In the midst of all this, Jodie and I madly tried to get the kids – now rigid with terror – into the car while simultaneously salvaging our lunch. But even when we were all safely inside the car, the seagulls continued their demented attack, swooping at the doors and windscreen until we had no choice but to make a dash for home, leaving a trail of disgruntled birds in our wake.

It was the sort of incident that – once it’s over – forges friendships, giving you an instant shared history, a tale to giggle over together.

But that wasn’t where it ended. Two afternoons later, on the last day of our holiday, one of Jodie’s sons refused to leave the beach and get into the car. She tried everything – asking nicely, asking irately, bribing, ordering – all to no avail. Just when I thought we were going to have to physically manhandle him into his car seat, inspiration struck. Jodie suddenly looked up, pretending to scan the sky. “Mitchell!” she shrieked rather convincingly. “Get in the car! The seagulls are coming!” He was there in a trice.

It’s not a particularly PC story, and I’m sure she’s not proud of it, but it’s one that still makes me smile, and I suspect I’ll be telling it at her 40th birthday a few years hence. At that moment on the beach, I knew – for better or worse – that Jodie subscribed to one of my central tenets of parenting: desperate times call for desperate measures. Our friendship was cemented.

In her wonderful recent novel Sunnyside, Joanna Murray-Smith has one of her characters observe: “When she was young she had believed that friendships would always be made with the velocity of youth. It had surprised her, in her thirties, to find that the ability to make friends slackened along with bodies.” I think she’s right, and that the reason for this is children.

Pre-children friendships are based on shared interests and personalities. We choose our friends for no other reason than that we like them and enjoy being with them. But something changes when the babies start arriving.
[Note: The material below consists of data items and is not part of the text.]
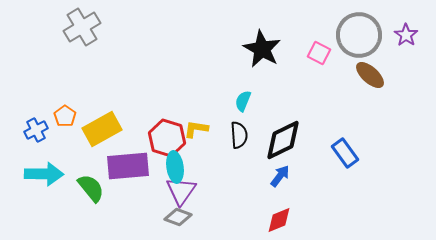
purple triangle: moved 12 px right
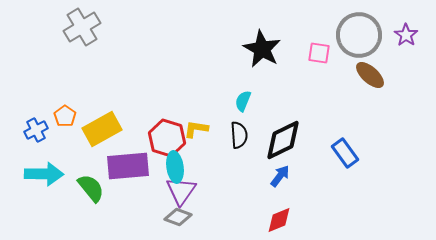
pink square: rotated 20 degrees counterclockwise
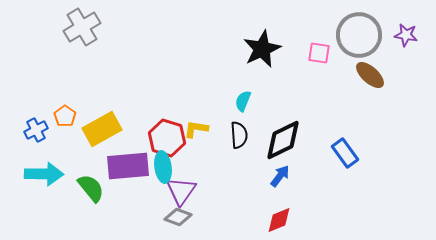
purple star: rotated 25 degrees counterclockwise
black star: rotated 18 degrees clockwise
cyan ellipse: moved 12 px left
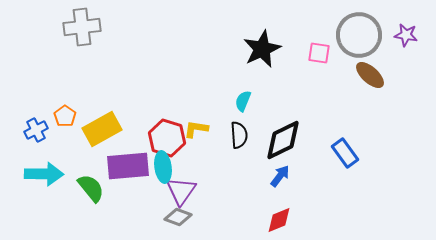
gray cross: rotated 24 degrees clockwise
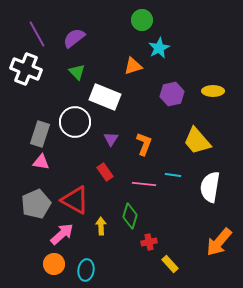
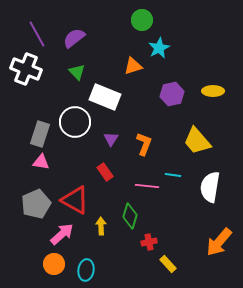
pink line: moved 3 px right, 2 px down
yellow rectangle: moved 2 px left
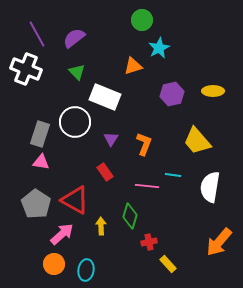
gray pentagon: rotated 16 degrees counterclockwise
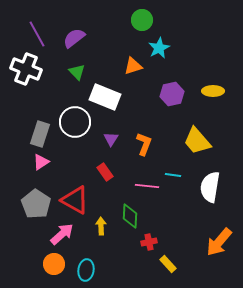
pink triangle: rotated 42 degrees counterclockwise
green diamond: rotated 15 degrees counterclockwise
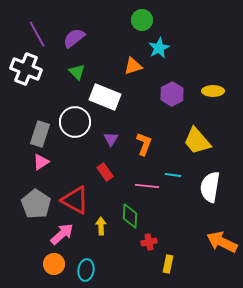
purple hexagon: rotated 15 degrees counterclockwise
orange arrow: moved 3 px right; rotated 76 degrees clockwise
yellow rectangle: rotated 54 degrees clockwise
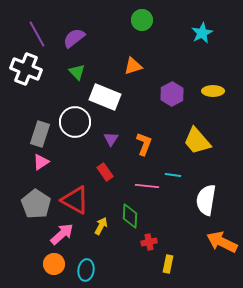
cyan star: moved 43 px right, 15 px up
white semicircle: moved 4 px left, 13 px down
yellow arrow: rotated 30 degrees clockwise
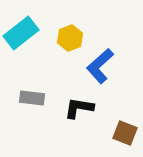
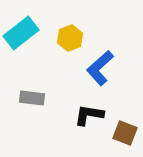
blue L-shape: moved 2 px down
black L-shape: moved 10 px right, 7 px down
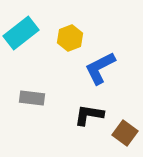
blue L-shape: rotated 15 degrees clockwise
brown square: rotated 15 degrees clockwise
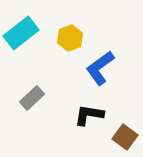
blue L-shape: rotated 9 degrees counterclockwise
gray rectangle: rotated 50 degrees counterclockwise
brown square: moved 4 px down
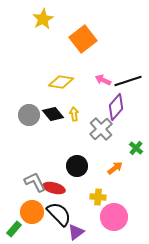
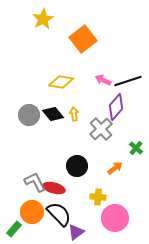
pink circle: moved 1 px right, 1 px down
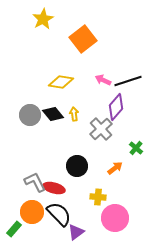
gray circle: moved 1 px right
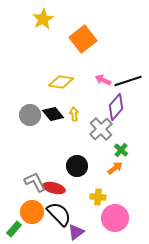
green cross: moved 15 px left, 2 px down
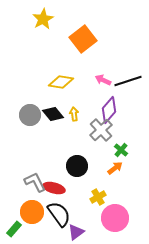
purple diamond: moved 7 px left, 3 px down
gray cross: moved 1 px down
yellow cross: rotated 35 degrees counterclockwise
black semicircle: rotated 8 degrees clockwise
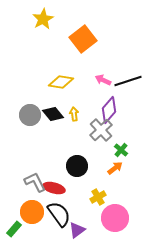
purple triangle: moved 1 px right, 2 px up
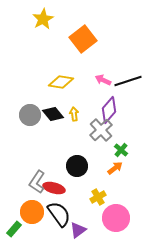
gray L-shape: moved 2 px right; rotated 120 degrees counterclockwise
pink circle: moved 1 px right
purple triangle: moved 1 px right
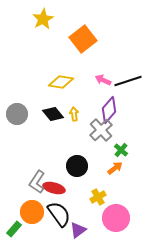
gray circle: moved 13 px left, 1 px up
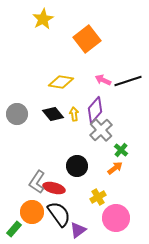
orange square: moved 4 px right
purple diamond: moved 14 px left
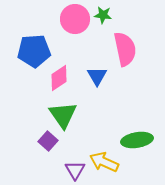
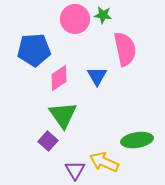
blue pentagon: moved 1 px up
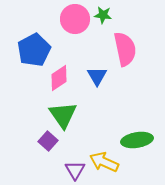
blue pentagon: rotated 24 degrees counterclockwise
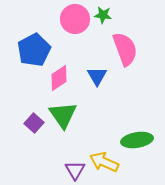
pink semicircle: rotated 8 degrees counterclockwise
purple square: moved 14 px left, 18 px up
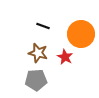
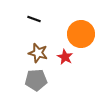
black line: moved 9 px left, 7 px up
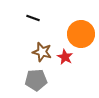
black line: moved 1 px left, 1 px up
brown star: moved 4 px right, 1 px up
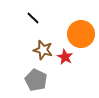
black line: rotated 24 degrees clockwise
brown star: moved 1 px right, 2 px up
gray pentagon: rotated 30 degrees clockwise
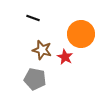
black line: rotated 24 degrees counterclockwise
brown star: moved 1 px left
gray pentagon: moved 1 px left, 1 px up; rotated 15 degrees counterclockwise
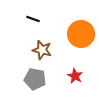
black line: moved 1 px down
red star: moved 10 px right, 19 px down
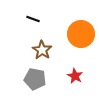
brown star: rotated 18 degrees clockwise
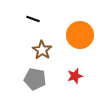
orange circle: moved 1 px left, 1 px down
red star: rotated 28 degrees clockwise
Your friends no longer just have to like you – they have to like (or at least accommodate) your offspring too, and vice versa.

Post-childbirth, your focus changes. Friendships become less about what you like and more about who you are. Issues that had never previously arisen become central. I know of long-term friends who stopped seeing each other because one didn’t approve of the way the other apparently spoiled her children. Others fell out because of a personality clash between their progeny.
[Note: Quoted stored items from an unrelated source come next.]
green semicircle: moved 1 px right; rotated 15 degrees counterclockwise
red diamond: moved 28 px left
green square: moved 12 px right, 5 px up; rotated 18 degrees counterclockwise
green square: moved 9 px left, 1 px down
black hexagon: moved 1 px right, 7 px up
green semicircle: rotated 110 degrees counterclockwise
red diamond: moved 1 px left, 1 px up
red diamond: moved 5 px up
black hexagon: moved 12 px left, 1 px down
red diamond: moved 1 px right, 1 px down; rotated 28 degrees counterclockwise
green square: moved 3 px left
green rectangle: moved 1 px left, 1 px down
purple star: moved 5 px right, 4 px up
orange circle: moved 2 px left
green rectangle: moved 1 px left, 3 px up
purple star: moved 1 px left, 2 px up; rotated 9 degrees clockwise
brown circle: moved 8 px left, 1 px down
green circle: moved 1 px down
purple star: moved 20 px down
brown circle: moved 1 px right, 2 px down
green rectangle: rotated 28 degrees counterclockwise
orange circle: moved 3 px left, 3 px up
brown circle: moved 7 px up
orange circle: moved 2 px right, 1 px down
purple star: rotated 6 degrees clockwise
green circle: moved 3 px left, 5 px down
In contrast, when your parenting styles do align, the friendship is strengthened, often tenfold. Jodie and I started talking because our kids were the same ages and genders, but our friendship is now based on so much more than that. We share the same parenting values (though not necessarily perfect ones – another of our central tenets is to put the video on and have a glass of wine at 5 pm), the same half-hour tolerance of giggling after lights-out at sleepovers, and the same determination to let our older children sort it out for themselves when they fight. When we’re together, my daughter goes to whoever is closer for a cuddle and sometimes calls Jodie ‘Mum’ by mistake. When necessary, we are both utterly comfortable leaving the other to bathe, feed, dress or even discipline our children.

Such a friend becomes family. I’m proud to say that we continue to pass the ultimate litmus test: that of holidaying together at close quarters and still wanting to do it all again afterwards. Just as long as there aren’t any seagulls.